El campo argentino está siempre en movimiento, y el Instituto Nacional de Semillas (INASE) acaba de tirar un bombazo que podría redefinir la próxima cosecha. A través del Boletín Oficial, se comunicó la solicitud de inscripción de tres nuevas creaciones fitogenéticas, cada una con características que ya están dando que hablar entre los productores y especialistas.
Sorgo granífero Y50068 (RAGT ARGENTINA S.A.): Esta nueva variedad se distingue de sus antecesoras por el color de la planta a madurez (púrpura), el color del pericarpio (marrón) y el color de las glumas (negras). Detalles técnicos que, en el campo, ¡hacen la diferencia en el rendimiento y la resistencia!
Avena blanca AMAPOLA INTA (Instituto Nacional de Tecnología Agropecuaria): Un desarrollo nacional que promete. "Amapola INTA" se destaca por presentar aristas en la quilla y una hoja bandera no retorcida, características que la diferencian de otras variedades de INTA ya conocidas como Pía INTA o Liliana INTA. ¡Una apuesta fuerte a la investigación pública!
Soja SEEDCO 51R23STS (SEEDCO S.A.): Y acá viene el plato fuerte.

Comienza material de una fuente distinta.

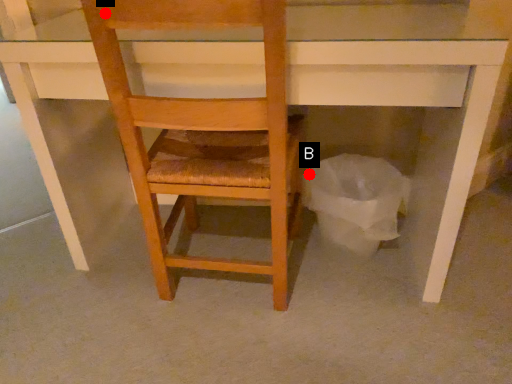
Question: Two points are circled on the image, labeled by A and B beside each circle. Which point appears closest to the camera in this image?

Choices:
 (A) A is closer
 (B) B is closer

Answer: (A)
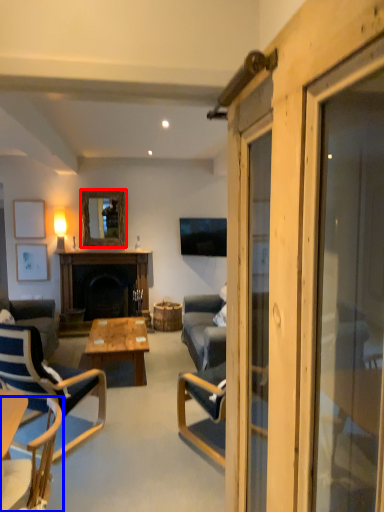
Question: Which object is further to the camera taking this photo, mirror (highlighted by a red box) or chair (highlighted by a blue box)?

Choices:
 (A) mirror
 (B) chair

Answer: (A)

Este cultivar es transgénico, tolerante al herbicida glifosato porque contiene el gen CP4 EPSPS. Pertenece al grupo de madurez V y es de ciclo corto. Su gran novedad es su comportamiento susceptible frente a la raza 4 de Phytophthora sojae, diferenciándose de su par NS5023 STS que es resistente. Esto significa que los productores tendrán una nueva herramienta para el manejo de malezas, pero deberán estar atentos a la sanidad del cultivo.
Para el productor, la llegada de estas nuevas semillas significa más opciones para mejorar la eficiencia y la productividad. La soja tolerante a glifosato, en particular, puede simplificar el manejo de malezas y reducir costos operativos, aunque siempre bajo el ojo crítico de las prácticas agrícolas sostenibles. Para el consumidor, la introducción de variedades transgénicas reabre el debate sobre los Organismos Genéticamente Modificados (OGM) en la cadena alimentaria.
Ahora, terceros interesados tienen TREINTA (30) días para presentar impugnaciones. ¡El reloj ya corre y el campo espera ansioso los próximos capítulos de esta saga de innovación!